(Given passage):
------------------------------

I have a class called DataPoint
that is defined like the following. Currently, it goes through each property on an object and based on the DataPoint
, it does some formatting like padding, trimming, etc… before it will save the record to the database. The current implementation makes a database call for each property
which is slow, so my first step is to get everything at once into an in-memory collection. What else can I do below? Is this a good candidate for a singleton since the data rarely changes and/or is it possible to cache it (if so, how)?
public class DataPoint
{
public string Name {get;set;}
public string Justification {get;set;}
public int MaxLength {get;set;}
public string Format {get;set;}
public DataPoint GetDataPoint(string name)
{
var dataPoint =
db.Query<DataPoint>("SELECT * FROM DataPoint WHERE name = @name", new {name}).FirstOrDefault();
return dataPoint;
}
public T FormatObj<T>(T obj)
{
foreach (var propertyInfo in typeof(T).GetProperties())
{
var dataPoint = GetDataPoint(propertyInfo.Name);
//Do formatting on obj Properties such as setting values, etc...
}
return obj;
}
}
You can use Memory Cache. I use memory cache to cache data rarely changes or at the specific time.
Here is example:
public static T GetCache<T>(string key, Func<T> initializer) where T : new() {
if (!MemoryCache.Default.Contains(key)) {
try {
T data = initializer();
AddData(key, data);
return (T)MemoryCache.Default[key];
} catch (Exception ex) {
LogHelper.WriteError(MethodBase.GetCurrentMethod(), ex);
return default(T);
}
}
return (T)MemoryCache.Default[key];
}
public static void AddData(string key, object data) {
if (data == null) {
return;
}
var cacheTime = int.Parse(ConfigurationManager.AppSettings["CachingExpiredTime"]);
AddData(key, data, cacheTime);
}
private static void AddData(string key, object data, int cacheMinute) {
if (data == null) {
return;
}
var policy = new CacheItemPolicy { AbsoluteExpiration = DateTime.Now.AddMinutes(cacheMinute) };
MemoryCache.Default.Add(new CacheItem(key, data), policy);
}
2
I would say no. A singleton is rarely the answer. If you dont believe do a quick search on singleton anti pattern. The main problem being that it is hard to unit test code which uses a singleton.
A much more flexible approach is the inversion of control pattern. Basically you would would just make the class that would use your cache depend a IDataPoint instance in the constructor and then it is up the to calling point to decide how to create or reuse and which implementation of IDataPoint it wishes to provide.

------------------------------

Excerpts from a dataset
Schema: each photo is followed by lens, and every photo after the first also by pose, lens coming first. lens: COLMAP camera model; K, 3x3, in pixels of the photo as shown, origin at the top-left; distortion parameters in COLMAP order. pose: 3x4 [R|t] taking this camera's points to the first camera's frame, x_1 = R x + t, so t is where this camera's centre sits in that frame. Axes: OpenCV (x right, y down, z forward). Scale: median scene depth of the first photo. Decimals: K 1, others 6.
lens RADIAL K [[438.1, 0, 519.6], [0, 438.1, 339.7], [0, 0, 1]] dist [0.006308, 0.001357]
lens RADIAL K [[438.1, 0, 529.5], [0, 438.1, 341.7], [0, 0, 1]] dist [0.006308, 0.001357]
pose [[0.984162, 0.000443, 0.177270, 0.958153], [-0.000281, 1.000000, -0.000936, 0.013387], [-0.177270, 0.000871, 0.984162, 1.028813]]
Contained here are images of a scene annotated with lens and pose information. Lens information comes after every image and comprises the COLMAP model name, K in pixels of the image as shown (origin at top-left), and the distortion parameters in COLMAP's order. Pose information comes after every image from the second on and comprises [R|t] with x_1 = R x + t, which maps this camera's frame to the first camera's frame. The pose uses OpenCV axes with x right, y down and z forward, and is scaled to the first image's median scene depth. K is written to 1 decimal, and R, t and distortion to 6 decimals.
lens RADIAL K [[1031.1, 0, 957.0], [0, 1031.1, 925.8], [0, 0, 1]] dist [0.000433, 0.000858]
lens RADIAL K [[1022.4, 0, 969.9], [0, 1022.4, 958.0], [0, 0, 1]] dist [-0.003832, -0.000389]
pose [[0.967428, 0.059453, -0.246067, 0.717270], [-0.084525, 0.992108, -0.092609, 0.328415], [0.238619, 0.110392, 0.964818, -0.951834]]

------------------------------

(Activity list):
A. Do the following statements agree with the caching discussion? (i) The existing code makes a separate database call for every property. (ii) The discussion recommends a singleton as the preferred approach. (iii) In the memory cache example, cached items use a sliding expiration. Give yes or no for each, with the deciding words quoted from the text.
B. Reproduce the part of the caching discussion that opens with the words containing "I have a class" and closes with "DataPoint GetDataPoint(string name)".

(Results of the tasks):
A.
(i) Yes: "The current implementation makes a database call for each property"
(ii) No: "I would say no. A singleton is rarely the answer."
(iii) No: "AbsoluteExpiration = DateTime.Now.AddMinutes(cacheMinute)"

B.
I have a class called DataPoint
that is defined like the following. Currently, it goes through each property on an object and based on the DataPoint
, it does some formatting like padding, trimming, etc… before it will save the record to the database. The current implementation makes a database call for each property
which is slow, so my first step is to get everything at once into an in-memory collection. What else can I do below? Is this a good candidate for a singleton since the data rarely changes and/or is it possible to cache it (if so, how)?
public class DataPoint
{
public string Name {get;set;}
public string Justification {get;set;}
public int MaxLength {get;set;}
public string Format {get;set;}
public DataPoint GetDataPoint(string name)